* _EXERCISE AIM_
Repeat what the lines below say, word for word, and skip every image.

* _WORKING DATA_
- - - -

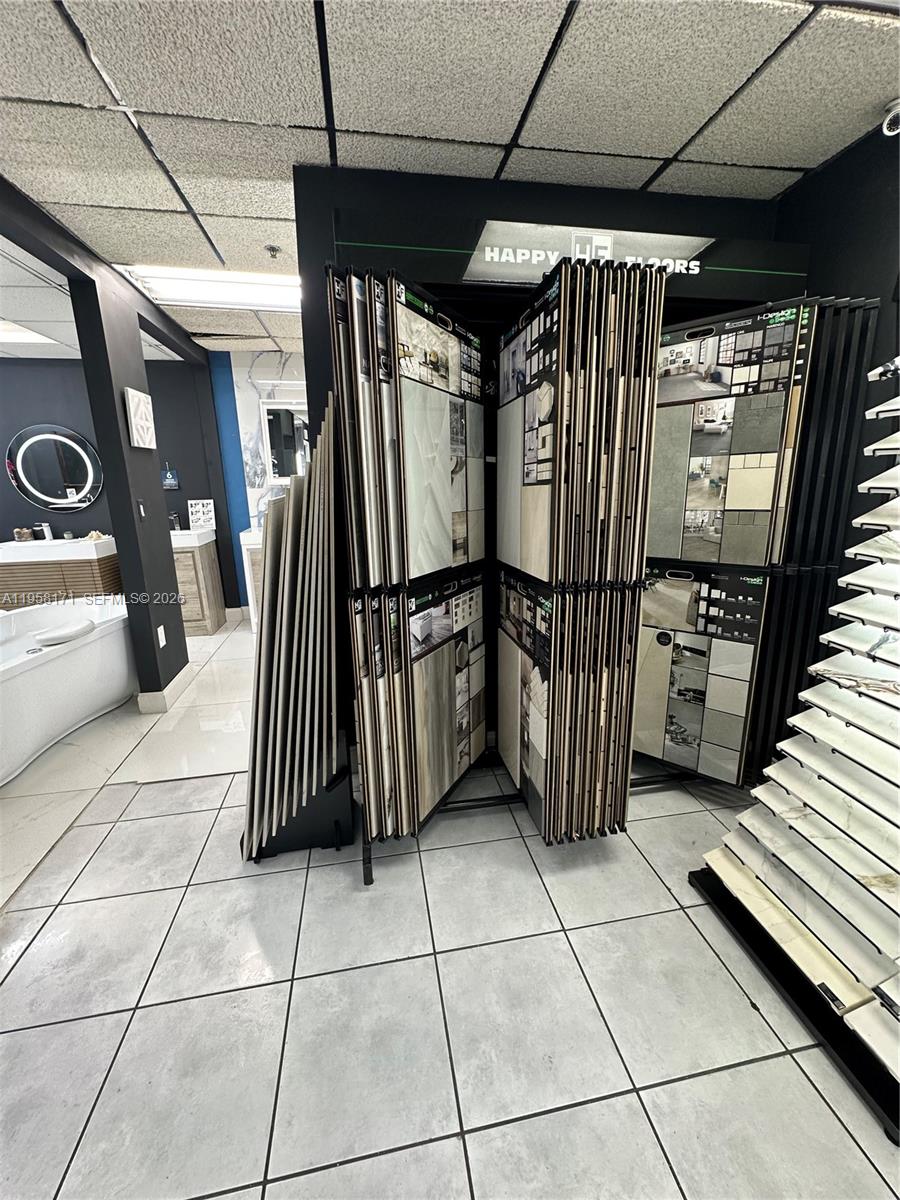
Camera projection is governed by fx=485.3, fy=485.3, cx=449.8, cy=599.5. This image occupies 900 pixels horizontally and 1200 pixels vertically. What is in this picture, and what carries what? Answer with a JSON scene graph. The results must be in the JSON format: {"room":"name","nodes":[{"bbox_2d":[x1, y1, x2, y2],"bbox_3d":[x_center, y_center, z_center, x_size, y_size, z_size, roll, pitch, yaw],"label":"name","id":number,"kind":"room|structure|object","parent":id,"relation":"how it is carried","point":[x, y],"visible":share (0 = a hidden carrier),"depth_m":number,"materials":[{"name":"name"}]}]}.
{"room":"shop","nodes":[
{"label":"shop","id":0,"kind":"room"},
{"bbox_2d":[0,352,239,616],"bbox_3d":[-3.819,-0.928,4.517,3.736,2.495,0.141,-3,14,-9],"label":"back wall","id":1,"kind":"structure","parent":0,"point":[18,500],"depth_m":4.48,"materials":[{"name":"paint"}]},
{"bbox_2d":[7,423,104,511],"bbox_3d":[-3.538,-1.192,4.384,0.796,0.765,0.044,-3,14,-9],"label":"round mirror","id":2,"kind":"object","parent":1,"relation":"attached to","point":[77,480],"visible":1,"depth_m":4.36,"materials":[{"name":"black mirror"}]},
{"bbox_2d":[161,462,178,489],"bbox_3d":[-2.629,-1.149,4.539,0.154,0.240,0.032,-3,14,-9],"label":"wall sign","id":3,"kind":"object","parent":1,"relation":"attached to","point":[169,482],"visible":0.99,"depth_m":4.53,"materials":[{"name":"blue"}]},
{"bbox_2d":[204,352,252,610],"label":"blue wall","id":4,"kind":"object","parent":1,"relation":"attached to","point":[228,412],"visible":0.85,"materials":[{"name":"blue paint"}]},
{"bbox_2d":[67,266,189,704],"bbox_3d":[-1.868,-0.565,2.904,0.161,2.428,0.490,-3,14,-9],"label":"pillar","id":5,"kind":"structure","parent":0,"point":[166,545],"depth_m":2.77,"materials":[{"name":"black paint"}]},
{"bbox_2d":[124,387,156,448],"bbox_3d":[-1.781,-1.031,2.803,0.037,0.306,0.269,-3,14,-9],"label":"wall picture","id":6,"kind":"object","parent":5,"relation":"attached to","point":[132,414],"visible":0.99,"depth_m":2.75,"materials":[{"name":"white"}]},
{"bbox_2d":[136,500,146,518],"bbox_3d":[-1.790,-0.521,2.817,0.016,0.107,0.055,-3,14,-9],"label":"light switch","id":7,"kind":"object","parent":5,"relation":"attached to","point":[142,507],"visible":0.97,"depth_m":2.81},
{"bbox_2d":[156,625,166,647],"bbox_3d":[-1.751,0.224,2.948,0.009,0.118,0.073,-3,14,-9],"label":"wall socket","id":8,"kind":"object","parent":5,"relation":"attached to","point":[161,644],"visible":0.97,"depth_m":2.94,"materials":[{"name":"white plastic"}]},
{"bbox_2d":[138,662,193,713],"bbox_3d":[-1.843,0.563,3.183,0.155,0.117,0.532,-3,14,-9],"label":"baseboard","id":9,"kind":"structure","parent":5,"relation":"attached to","point":[181,676],"depth_m":3.01,"materials":[{"name":"beige tile"}]},
{"bbox_2d":[210,348,308,616],"bbox_3d":[-0.923,-1.058,4.737,2.613,2.471,0.137,-3,14,-9],"label":"marble wall","id":10,"kind":"structure","parent":0,"point":[250,404],"depth_m":4.48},
{"bbox_2d":[261,400,311,481],"bbox_3d":[-1.339,-1.448,4.441,0.742,0.715,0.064,-3,14,-9],"label":"mirror","id":11,"kind":"object","parent":10,"relation":"attached to","point":[275,460],"visible":0.64,"depth_m":4.39,"materials":[{"name":"white mirror"}]},
{"bbox_2d":[0,611,899,1199],"bbox_3d":[-1.134,0.881,2.364,6.861,0.100,7.274,-3,14,-9],"label":"floor","id":12,"kind":"structure","parent":0,"point":[377,1160],"depth_m":1.30,"materials":[{"name":"tile"}]},
{"bbox_2d":[0,539,121,608],"bbox_3d":[-3.619,-0.111,4.457,1.019,0.838,0.547,-3,14,-9],"label":"vanity cabinet","id":13,"kind":"object","parent":12,"relation":"on","point":[63,581],"visible":0.52,"depth_m":4.20,"materials":[{"name":"brown wood"}]},
{"bbox_2d":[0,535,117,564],"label":"sink","id":14,"kind":"object","parent":13,"relation":"on","point":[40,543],"visible":0.83,"depth_m":4.20,"materials":[{"name":"white ceramic"}]},
{"bbox_2d":[13,527,33,541],"bbox_3d":[-3.877,-0.596,4.412,0.120,0.111,0.113,-3,14,-9],"label":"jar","id":15,"kind":"object","parent":14,"relation":"on","point":[25,533],"visible":0.99,"depth_m":4.38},
{"bbox_2d":[35,522,52,540],"bbox_3d":[-3.698,-0.622,4.406,0.086,0.151,0.146,-3,14,-9],"label":"faucet","id":16,"kind":"object","parent":14,"relation":"on","point":[45,530],"visible":0.98,"depth_m":4.42,"materials":[{"name":"silver metal"}]},
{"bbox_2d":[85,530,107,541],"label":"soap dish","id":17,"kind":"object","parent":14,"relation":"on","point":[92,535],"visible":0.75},
{"bbox_2d":[0,596,135,784],"bbox_3d":[-2.513,0.488,2.704,1.050,0.584,1.814,-3,14,-9],"label":"bathtub","id":18,"kind":"object","parent":12,"relation":"on","point":[65,661],"visible":0.92,"depth_m":2.72,"materials":[{"name":"white plastic"}]},
{"bbox_2d":[32,619,94,646],"bbox_3d":[-2.098,0.174,2.632,0.227,0.072,0.299,-3,14,-9],"label":"bath pillow","id":19,"kind":"object","parent":18,"relation":"on","point":[65,636],"visible":0.99,"depth_m":2.57,"materials":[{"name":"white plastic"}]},
{"bbox_2d":[171,536,225,635],"bbox_3d":[-2.569,-0.162,4.462,0.767,0.928,0.535,-3,14,-9],"label":"vanity cabinet","id":20,"kind":"object","parent":12,"relation":"on","point":[186,568],"visible":0.47,"depth_m":4.32,"materials":[{"name":"brown wood"}]},
{"bbox_2d":[170,526,216,547],"bbox_3d":[-2.535,-0.569,4.384,0.665,0.123,0.517,-3,14,-9],"label":"sink","id":21,"kind":"object","parent":20,"relation":"on","point":[179,533],"visible":0.59,"depth_m":4.28,"materials":[{"name":"white ceramic"}]},
{"bbox_2d":[168,511,181,531],"bbox_3d":[-2.584,-0.735,4.527,0.105,0.170,0.084,-3,14,-9],"label":"faucet","id":22,"kind":"object","parent":21,"relation":"on","point":[174,518],"visible":0.96,"depth_m":4.52,"materials":[{"name":"metal"}]},
{"bbox_2d":[187,498,215,529],"bbox_3d":[-2.335,-0.798,4.559,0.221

- - - -

* _RESPONSE_
Camera projection is governed by fx=485.3, fy=485.3, cx=449.8, cy=599.5. This image occupies 900 pixels horizontally and 1200 pixels vertically. What is in this picture, and what carries what? Answer with a JSON scene graph. The results must be in the JSON format: {"room":"name","nodes":[{"bbox_2d":[x1, y1, x2, y2],"bbox_3d":[x_center, y_center, z_center, x_size, y_size, z_size, roll, pitch, yaw],"label":"name","id":number,"kind":"room|structure|object","parent":id,"relation":"how it is carried","point":[x, y],"visible":share (0 = a hidden carrier),"depth_m":number,"materials":[{"name":"name"}]}]}.
{"room":"shop","nodes":[
{"label":"shop","id":0,"kind":"room"},
{"bbox_2d":[0,352,239,616],"bbox_3d":[-3.819,-0.928,4.517,3.736,2.495,0.141,-3,14,-9],"label":"back wall","id":1,"kind":"structure","parent":0,"point":[18,500],"depth_m":4.48,"materials":[{"name":"paint"}]},
{"bbox_2d":[7,423,104,511],"bbox_3d":[-3.538,-1.192,4.384,0.796,0.765,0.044,-3,14,-9],"label":"round mirror","id":2,"kind":"object","parent":1,"relation":"attached to","point":[77,480],"visible":1,"depth_m":4.36,"materials":[{"name":"black mirror"}]},
{"bbox_2d":[161,462,178,489],"bbox_3d":[-2.629,-1.149,4.539,0.154,0.240,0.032,-3,14,-9],"label":"wall sign","id":3,"kind":"object","parent":1,"relation":"attached to","point":[169,482],"visible":0.99,"depth_m":4.53,"materials":[{"name":"blue"}]},
{"bbox_2d":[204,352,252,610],"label":"blue wall","id":4,"kind":"object","parent":1,"relation":"attached to","point":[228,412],"visible":0.85,"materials":[{"name":"blue paint"}]},
{"bbox_2d":[67,266,189,704],"bbox_3d":[-1.868,-0.565,2.904,0.161,2.428,0.490,-3,14,-9],"label":"pillar","id":5,"kind":"structure","parent":0,"point":[166,545],"depth_m":2.77,"materials":[{"name":"black paint"}]},
{"bbox_2d":[124,387,156,448],"bbox_3d":[-1.781,-1.031,2.803,0.037,0.306,0.269,-3,14,-9],"label":"wall picture","id":6,"kind":"object","parent":5,"relation":"attached to","point":[132,414],"visible":0.99,"depth_m":2.75,"materials":[{"name":"white"}]},
{"bbox_2d":[136,500,146,518],"bbox_3d":[-1.790,-0.521,2.817,0.016,0.107,0.055,-3,14,-9],"label":"light switch","id":7,"kind":"object","parent":5,"relation":"attached to","point":[142,507],"visible":0.97,"depth_m":2.81},
{"bbox_2d":[156,625,166,647],"bbox_3d":[-1.751,0.224,2.948,0.009,0.118,0.073,-3,14,-9],"label":"wall socket","id":8,"kind":"object","parent":5,"relation":"attached to","point":[161,644],"visible":0.97,"depth_m":2.94,"materials":[{"name":"white plastic"}]},
{"bbox_2d":[138,662,193,713],"bbox_3d":[-1.843,0.563,3.183,0.155,0.117,0.532,-3,14,-9],"label":"baseboard","id":9,"kind":"structure","parent":5,"relation":"attached to","point":[181,676],"depth_m":3.01,"materials":[{"name":"beige tile"}]},
{"bbox_2d":[210,348,308,616],"bbox_3d":[-0.923,-1.058,4.737,2.613,2.471,0.137,-3,14,-9],"label":"marble wall","id":10,"kind":"structure","parent":0,"point":[250,404],"depth_m":4.48},
{"bbox_2d":[261,400,311,481],"bbox_3d":[-1.339,-1.448,4.441,0.742,0.715,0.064,-3,14,-9],"label":"mirror","id":11,"kind":"object","parent":10,"relation":"attached to","point":[275,460],"visible":0.64,"depth_m":4.39,"materials":[{"name":"white mirror"}]},
{"bbox_2d":[0,611,899,1199],"bbox_3d":[-1.134,0.881,2.364,6.861,0.100,7.274,-3,14,-9],"label":"floor","id":12,"kind":"structure","parent":0,"point":[377,1160],"depth_m":1.30,"materials":[{"name":"tile"}]},
{"bbox_2d":[0,539,121,608],"bbox_3d":[-3.619,-0.111,4.457,1.019,0.838,0.547,-3,14,-9],"label":"vanity cabinet","id":13,"kind":"object","parent":12,"relation":"on","point":[63,581],"visible":0.52,"depth_m":4.20,"materials":[{"name":"brown wood"}]},
{"bbox_2d":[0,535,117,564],"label":"sink","id":14,"kind":"object","parent":13,"relation":"on","point":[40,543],"visible":0.83,"depth_m":4.20,"materials":[{"name":"white ceramic"}]},
{"bbox_2d":[13,527,33,541],"bbox_3d":[-3.877,-0.596,4.412,0.120,0.111,0.113,-3,14,-9],"label":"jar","id":15,"kind":"object","parent":14,"relation":"on","point":[25,533],"visible":0.99,"depth_m":4.38},
{"bbox_2d":[35,522,52,540],"bbox_3d":[-3.698,-0.622,4.406,0.086,0.151,0.146,-3,14,-9],"label":"faucet","id":16,"kind":"object","parent":14,"relation":"on","point":[45,530],"visible":0.98,"depth_m":4.42,"materials":[{"name":"silver metal"}]},
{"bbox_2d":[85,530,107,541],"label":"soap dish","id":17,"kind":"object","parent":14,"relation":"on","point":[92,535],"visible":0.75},
{"bbox_2d":[0,596,135,784],"bbox_3d":[-2.513,0.488,2.704,1.050,0.584,1.814,-3,14,-9],"label":"bathtub","id":18,"kind":"object","parent":12,"relation":"on","point":[65,661],"visible":0.92,"depth_m":2.72,"materials":[{"name":"white plastic"}]},
{"bbox_2d":[32,619,94,646],"bbox_3d":[-2.098,0.174,2.632,0.227,0.072,0.299,-3,14,-9],"label":"bath pillow","id":19,"kind":"object","parent":18,"relation":"on","point":[65,636],"visible":0.99,"depth_m":2.57,"materials":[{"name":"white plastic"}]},
{"bbox_2d":[171,536,225,635],"bbox_3d":[-2.569,-0.162,4.462,0.767,0.928,0.535,-3,14,-9],"label":"vanity cabinet","id":20,"kind":"object","parent":12,"relation":"on","point":[186,568],"visible":0.47,"depth_m":4.32,"materials":[{"name":"brown wood"}]},
{"bbox_2d":[170,526,216,547],"bbox_3d":[-2.535,-0.569,4.384,0.665,0.123,0.517,-3,14,-9],"label":"sink","id":21,"kind":"object","parent":20,"relation":"on","point":[179,533],"visible":0.59,"depth_m":4.28,"materials":[{"name":"white ceramic"}]},
{"bbox_2d":[168,511,181,531],"bbox_3d":[-2.584,-0.735,4.527,0.105,0.170,0.084,-3,14,-9],"label":"faucet","id":22,"kind":"object","parent":21,"relation":"on","point":[174,518],"visible":0.96,"depth_m":4.52,"materials":[{"name":"metal"}]},
{"bbox_2d":[187,498,215,529],"bbox_3d":[-2.335,-0.798,4.559,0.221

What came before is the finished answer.